- Problem to solve: Retype the text of the material below word for word, leaving the pictures out of the transcription.
+++
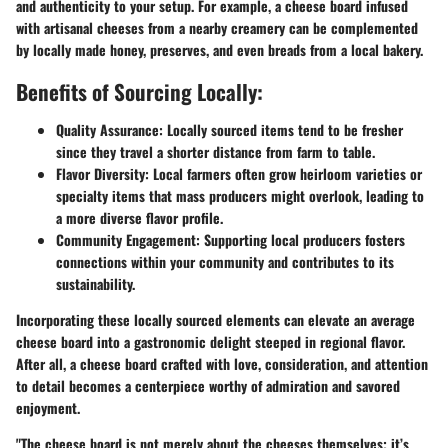
and authenticity to your setup. For example, a cheese board infused
with artisanal cheeses from a nearby creamery can be complemented
by locally made honey, preserves, and even breads from a local bakery.
Benefits of Sourcing Locally:
Quality Assurance:
Locally sourced items tend to be fresher
since they travel a shorter distance from farm to table.
Flavor Diversity:
Local farmers often grow heirloom varieties or
specialty items that mass producers might overlook, leading to
a more diverse flavor profile.
Community Engagement:
Supporting local producers fosters
connections within your community and contributes to its
sustainability.
Incorporating these locally sourced elements can elevate an average
cheese board into a gastronomic delight steeped in regional flavor.
After all, a cheese board crafted with love, consideration, and attention
to detail becomes a centerpiece worthy of admiration and savored
enjoyment.
"The cheese board is not merely about the cheeses themselves; it’s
+++
- Written response:
and authenticity to your setup. For example, a cheese board infused
with artisanal cheeses from a nearby creamery can be complemented
by locally made honey, preserves, and even breads from a local bakery.
Benefits of Sourcing Locally:
Quality Assurance:
Locally sourced items tend to be fresher
since they travel a shorter distance from farm to table.
Flavor Diversity:
Local farmers often grow heirloom varieties or
specialty items that mass producers might overlook, leading to
a more diverse flavor profile.
Community Engagement:
Supporting local producers fosters
connections within your community and contributes to its
sustainability.
Incorporating these locally sourced elements can elevate an average
cheese board into a gastronomic delight steeped in regional flavor.
After all, a cheese board crafted with love, consideration, and attention
to detail becomes a centerpiece worthy of admiration and savored
enjoyment.
"The cheese board is not merely about the cheeses themselves; it’s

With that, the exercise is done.